■ Problem statement ■
Reproduce verbatim all of the data given below, but do not carry over the images.
───── Entries supplied ─────
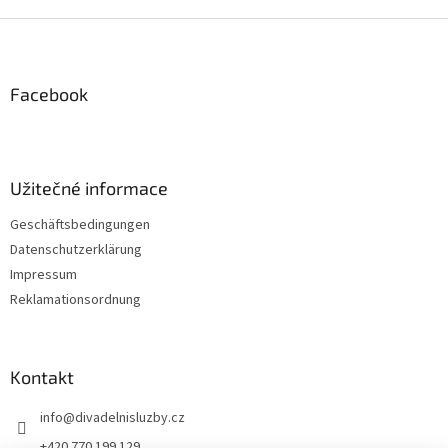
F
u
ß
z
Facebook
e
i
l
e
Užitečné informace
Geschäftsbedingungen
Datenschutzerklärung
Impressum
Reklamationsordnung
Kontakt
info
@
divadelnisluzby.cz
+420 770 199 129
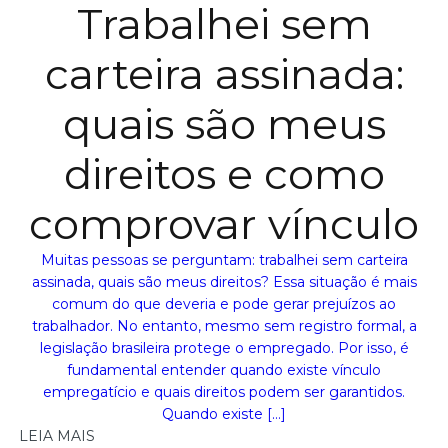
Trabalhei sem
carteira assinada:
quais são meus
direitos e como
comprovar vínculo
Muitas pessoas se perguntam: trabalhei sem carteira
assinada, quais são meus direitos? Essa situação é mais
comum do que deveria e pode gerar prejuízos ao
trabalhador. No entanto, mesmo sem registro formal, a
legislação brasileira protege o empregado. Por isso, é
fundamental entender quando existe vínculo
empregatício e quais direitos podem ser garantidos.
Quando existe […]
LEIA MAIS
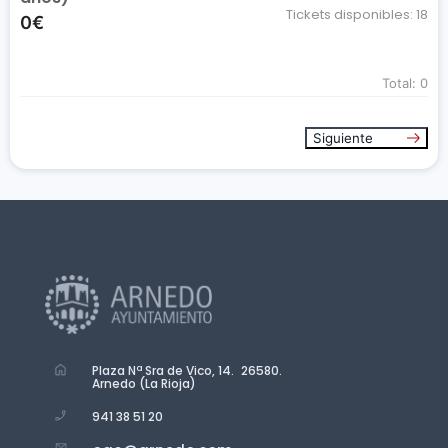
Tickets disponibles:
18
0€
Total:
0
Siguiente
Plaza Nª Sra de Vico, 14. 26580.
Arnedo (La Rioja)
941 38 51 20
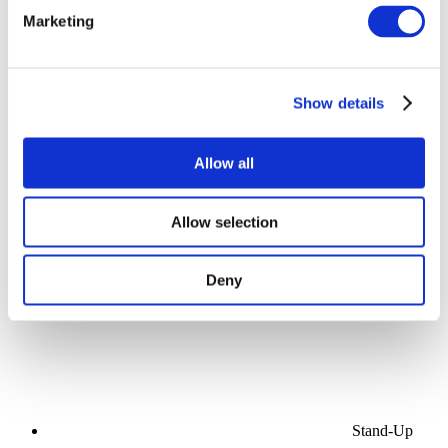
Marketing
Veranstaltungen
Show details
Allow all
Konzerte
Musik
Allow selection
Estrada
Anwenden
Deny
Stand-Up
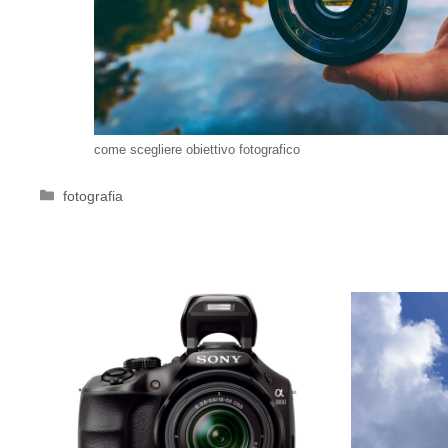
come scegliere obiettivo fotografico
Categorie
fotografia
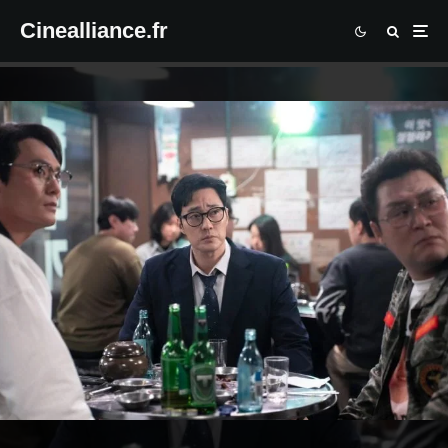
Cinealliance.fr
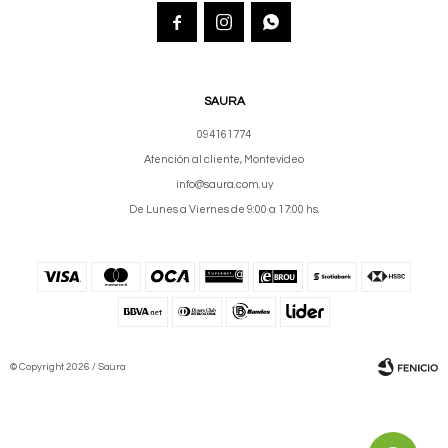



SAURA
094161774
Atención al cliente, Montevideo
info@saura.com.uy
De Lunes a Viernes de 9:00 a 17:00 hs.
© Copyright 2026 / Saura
─────
■ Response for this exercise ■
F
u
ß
z
Facebook
e
i
l
e
Užitečné informace
Geschäftsbedingungen
Datenschutzerklärung
Impressum
Reklamationsordnung
Kontakt
info
@
divadelnisluzby.cz
+420 770 199 129
Trabalhei sem
carteira assinada:
quais são meus
direitos e como
comprovar vínculo
Muitas pessoas se perguntam: trabalhei sem carteira
assinada, quais são meus direitos? Essa situação é mais
comum do que deveria e pode gerar prejuízos ao
trabalhador. No entanto, mesmo sem registro formal, a
legislação brasileira protege o empregado. Por isso, é
fundamental entender quando existe vínculo
empregatício e quais direitos podem ser garantidos.
Quando existe […]
LEIA MAIS
Tickets disponibles:
18
0€
Total:
0
Siguiente
Plaza Nª Sra de Vico, 14. 26580.
Arnedo (La Rioja)
941 38 51 20
Marketing
Veranstaltungen
Show details
Allow all
Konzerte
Musik
Allow selection
Estrada
Anwenden
Deny
Stand-Up
come scegliere obiettivo fotografico
Categorie
fotografia
Cinealliance.fr



SAURA
094161774
Atención al cliente, Montevideo
info@saura.com.uy
De Lunes a Viernes de 9:00 a 17:00 hs.
© Copyright 2026 / Saura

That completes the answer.